Voilà un vrai livre d’historien, brassant avec originalité les apports de ses prédécesseurs et dessinant des perspectives nouvelles. Lesdits prédécesseurs avaient parlé des massacres commis de 1930 à 1945 dans l’espace séparant l’Allemagne et la Russie à l’occasion d’études concernant soit le nazisme, soit le communisme, soit les deux régimes. Terres de sang, de Timothy Snyder, part de l’espace lui-même, et parcourt les pays disputés entre deux grandes puissances dictatorialement gouvernées : Pologne, Ukraine, Biélorussie et Etats baltes. Non seulement leurs populations ont souffert de ces deux régimes, mais ils en ont déporté d’autres sur ces territoires, et elles y ont souvent trouvé une fin tragique.

Le présent texte n’entend pas présenter tous les apports du livre, ce qui a été excellemment fait ailleurs, mais souligner une limite du travail, que je n’ai pas encore vu mentionner dans des recensions.

● **CONSIGNE 1**:
Dans le texte sur Terres de sang, relevez les pays cités comme disputés entre les deux grandes puissances.
● **CONSIGNE 2**:
Prolongez le texte sur Terres de sang à partir de sa dernière phrase.

● **DONNÉES FOURNIES**:

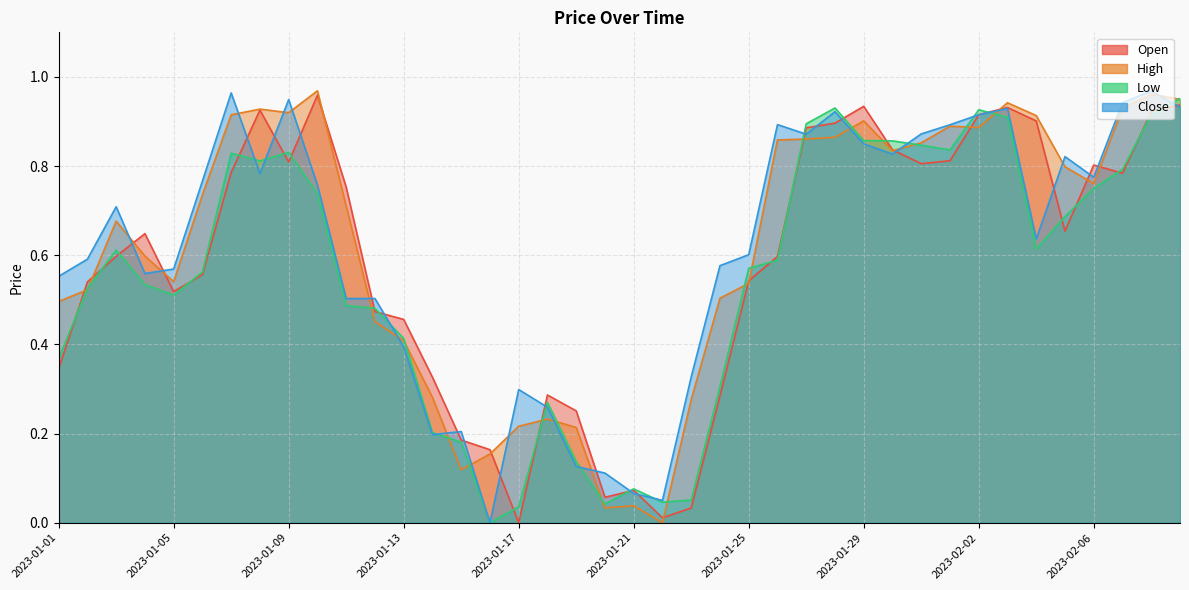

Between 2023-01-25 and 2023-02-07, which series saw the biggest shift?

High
--
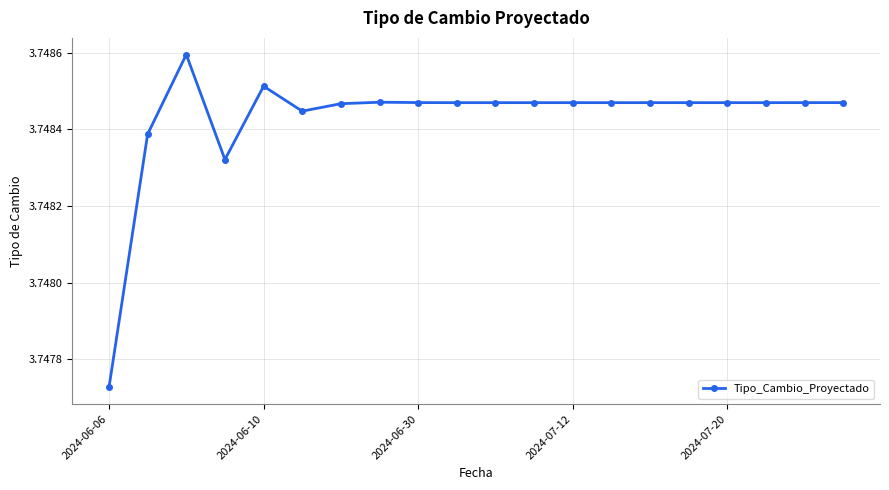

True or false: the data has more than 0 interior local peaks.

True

● **RÉPONSE RÉDIGÉE 1**:
Pologne, Ukraine, Biélorussie, Etats baltes.

● **RÉPONSE RÉDIGÉE 2**:
Les méthodes de gouvernement de Staline, ses objectifs et sa stratégie me semblent correctement dépeints, à une réserve près qui apparaîtra plus loin (à propos du pacte germano-soviétique). Il y a beaucoup à redire, en revanche, sur la vision de Hitler et du nazisme qui sous-tend les analyses de Snyder.

Au début, il pose deux affirmations importantes et encore trop rares : le nazisme est "la création" de Hitler (p. 46) ; il combat un "ordre mondial" imposé par les Juifs, lesquels sont censés être aux commandes tant de la Russie soviétique que du capitalisme occidental (p. 45). Très vite cependant, guidé par son sujet -à la fois les "terres de sang" et l’étude conjointe des politiques stalinienne et hitlérienne- il privilégie l’un des objectifs nazis : l’installation de paysans allemands sur de vastes étendues est-européennes. Si la mainmise du NSDAP sur l’Allemagne à partir de l’incendie du Reichstag (attribué à un "pyromane" dont le geste "ne pouvait pas mieux tomber" -p. 113) est mise en lumière, rien n’est dit de la politique extérieure de Hitler à cette époque, sinon qu’elle apparaît fortement antisoviétique et exploite de façon propagandiste les famines de 1932 et 1933, en Ukraine principalement.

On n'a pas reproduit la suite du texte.